The banks have been slow to take writedowns on second liens since many borrowers keep paying, even if their primary mortgage is underwater. Eighty percent of home-equity borrowers who owe more than 100 percent of the value of their homes continue to pay on time and in full, Bank of America CEO Brian T. Moynihan said at a March 10 investor conference.
‘Inappropriate Application’
The chance that banks will write off 100 percent of such loans is “minimal,” CreditSights said. That’s why the firm assumed write-offs of 40 percent of the worst loans when estimating the potential hits to bank earnings.
The Federal Deposit Insurance Corp., which oversees U.S. commercial lenders, asked banks in August to consider boosting reserves for potential losses on home-equity loans.
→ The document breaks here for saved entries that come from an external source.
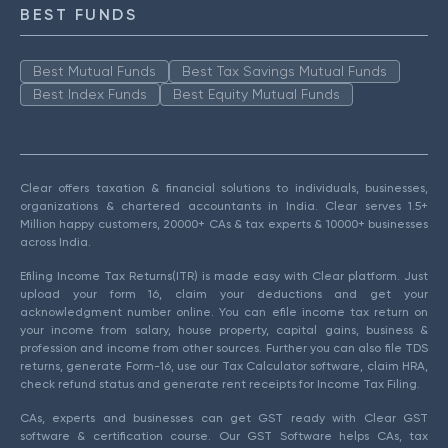
BEST FUNDS
Best Mutual Funds
Best Tax Savings Mutual Funds
Best Index Funds
Best Equity Mutual Funds
Clear offers taxation & financial solutions to individuals, businesses,
organizations & chartered accountants in India. Clear serves 1.5+
Million happy customers, 20000+ CAs & tax experts & 10000+ businesses
across India.
Efiling Income Tax Returns(ITR) is made easy with Clear platform. Just
upload your form 16, claim your deductions and get your
acknowledgment number online. You can efile income tax return on
your income from salary, house property, capital gains, business &
profession and income from other sources. Further you can also file TDS
returns, generate Form-16, use our Tax Calculator software, claim HRA,
check refund status and generate rent receipts for Income Tax Filing.
CAs, experts and businesses can get GST ready with Clear GST
software & certification course. Our GST Software helps CAs, tax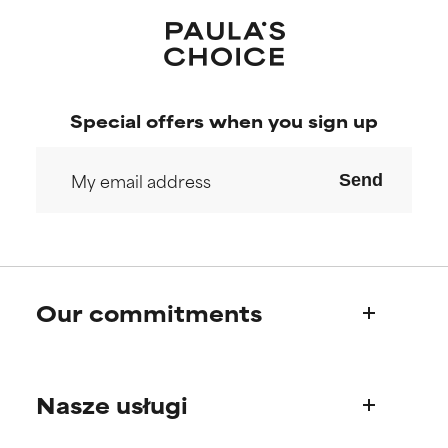
Special offers when you sign up
Send
Our commitments
Who we are
Nasze usługi
Paula's story
Science Advisory Board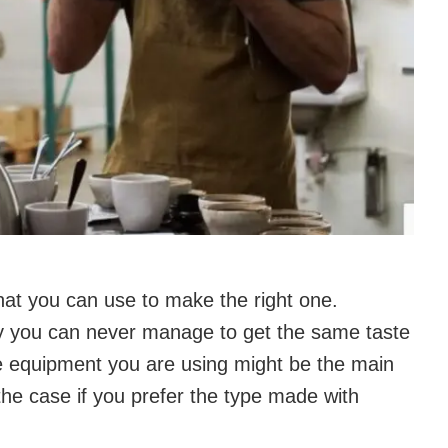
at you can use to make the right one.
y you can never manage to get the same taste
the equipment you are using might be the main
 the case if you prefer the type made with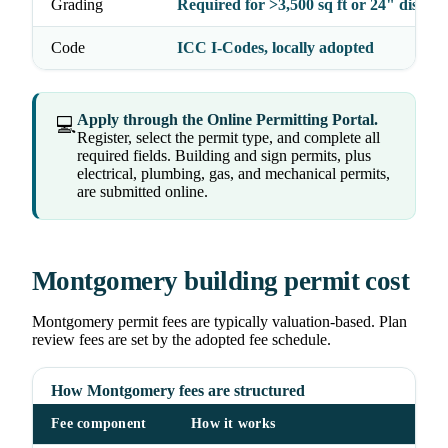
Grading
Required for >3,500 sq ft or 24" distur
Code
ICC I-Codes, locally adopted
Apply through the Online Permitting Portal.
💻
Register, select the permit type, and complete all
required fields. Building and sign permits, plus
electrical, plumbing, gas, and mechanical permits,
are submitted online.
Montgomery building permit cost
Montgomery permit fees are typically valuation-based. Plan
review fees are set by the adopted fee schedule.
How Montgomery fees are structured
Fee component
How it works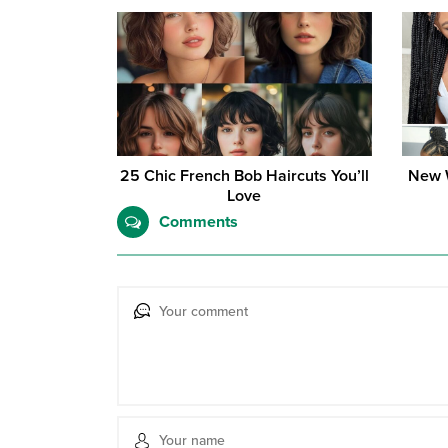
25 Chic French Bob Haircuts You’ll
New W
Love
Comments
“Failing to properly consider the current effect of more senior liens on the collectability of an institution’s existing junior-lien loans is an inappropriate application” of accounting principles, the FDIC said in an Aug. 3 letter to banks and examiners.
Just over half of first mortgages have second-lien loans behind them, according to a Jan. 29 report by Laurie Goodman of Amherst Securities. Those loans add more than 20 percent of the value of the property to the amount owed.
Potential losses might be mitigated if regulators allow the banks to account for second-lien losses over time, avoiding a sudden hit to their balance sheets, Goodman wrote.
Mortgage Modifications
Frank’s letter and congressional hearing are part of a renewed effort by the government to get the banking industry to modify mortgages so borrowers can afford to keep their homes. Initial modifications focused on reducing required monthly interest payments without reducing the total amount owed.
The Treasury Department announced on March 26 a plan to encourage banks to modify or write down principal on second mortgages in exchange for cash incentives. The plan is tied to the Home Affordable Modification Program, which was designed to ease the burden of first mortgages. All four banks signed on to the second-lien program, which isn’t mandatory. Bank of America said April 9 it started implementing the plan, and Citigroup said the same day it would do so in late summer.
“The banks are saying that they can work through it,” Lancaster said. “Our view is that it may be bigger than they are letting on.”